Sampling Frequency Number of samples per unit time (e.g. snapshot/ once-off, annually).
Minimum Sampling Unit Resolution Accuracy at which the location is registered (e.g. exact location, 10x10km grid).
Minimum Time Unit Resolution Accuracy at which the time is registered (e.g. second, hour, day, month year).
Raw data Data collected in the field at the minimum sampling and time unit resolutions.
Raw data access The degree of compliance of the raw data with FAIR principles (Findability, Accessibility, Interoperability, and Reuse, https://www.go-fair.org/fair-principles/).
Other terms
Policy targets European Union action for environmental conservation and protection (e.g. Habitats Directive), and the restoration of habitats and ecosystems (e.g. Nature Restauration Law). This also includes economic policy with implications for biodiversity and ecosystems conservation (e.g. Common Agriculture Policy, CAP).

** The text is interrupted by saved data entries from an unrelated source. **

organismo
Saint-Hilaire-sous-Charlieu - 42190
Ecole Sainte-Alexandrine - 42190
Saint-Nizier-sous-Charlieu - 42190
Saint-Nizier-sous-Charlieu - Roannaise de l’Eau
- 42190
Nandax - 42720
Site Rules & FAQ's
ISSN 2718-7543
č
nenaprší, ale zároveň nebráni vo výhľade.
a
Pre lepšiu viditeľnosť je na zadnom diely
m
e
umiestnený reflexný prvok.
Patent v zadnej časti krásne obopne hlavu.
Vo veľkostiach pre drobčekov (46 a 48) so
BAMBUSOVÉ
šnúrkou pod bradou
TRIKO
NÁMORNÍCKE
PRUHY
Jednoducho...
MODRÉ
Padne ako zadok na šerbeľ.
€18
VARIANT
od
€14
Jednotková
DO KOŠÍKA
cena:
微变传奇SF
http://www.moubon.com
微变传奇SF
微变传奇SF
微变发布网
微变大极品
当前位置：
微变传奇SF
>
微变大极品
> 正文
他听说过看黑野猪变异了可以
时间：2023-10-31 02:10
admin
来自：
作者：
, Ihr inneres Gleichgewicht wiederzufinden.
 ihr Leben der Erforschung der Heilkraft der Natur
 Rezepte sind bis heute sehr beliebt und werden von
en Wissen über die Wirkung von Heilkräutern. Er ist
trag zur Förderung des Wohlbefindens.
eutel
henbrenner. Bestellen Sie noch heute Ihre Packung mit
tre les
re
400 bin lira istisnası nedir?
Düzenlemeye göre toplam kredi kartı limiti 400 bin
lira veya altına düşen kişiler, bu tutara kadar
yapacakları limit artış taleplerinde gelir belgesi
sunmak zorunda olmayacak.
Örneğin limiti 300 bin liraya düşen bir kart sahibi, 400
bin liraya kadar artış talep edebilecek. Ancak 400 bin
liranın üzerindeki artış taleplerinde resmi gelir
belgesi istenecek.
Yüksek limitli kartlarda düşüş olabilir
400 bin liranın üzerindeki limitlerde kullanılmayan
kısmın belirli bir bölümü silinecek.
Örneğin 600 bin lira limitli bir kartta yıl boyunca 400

Monitoring scheme Systematic/standardised monitoring scheme where a field protocol is followed, and able to provides quantitative data on biodiversity for a given study area. Sampling undermonitoring schemes can be carried outonce or repeatedly over a given time frame. The former generates once-off estimates whereas the latter generates a time-series of estimates.
Systematic/ standardised monitoring Existence of a scheme where a specific field protocol is followed.
European Integration Monitoring Initiatives (captured in the EuropaBON web-based database) Initiative that integrates biodiversity data from systematic monitoring programs and that are able to generate an EBV /EESV/ Indicator at the European spatial scale. In most cases, these initiatives are associated with monitoring networks coordinated at the supranational level. Occasionally, initiatives also integrate data from non-systematic surveys.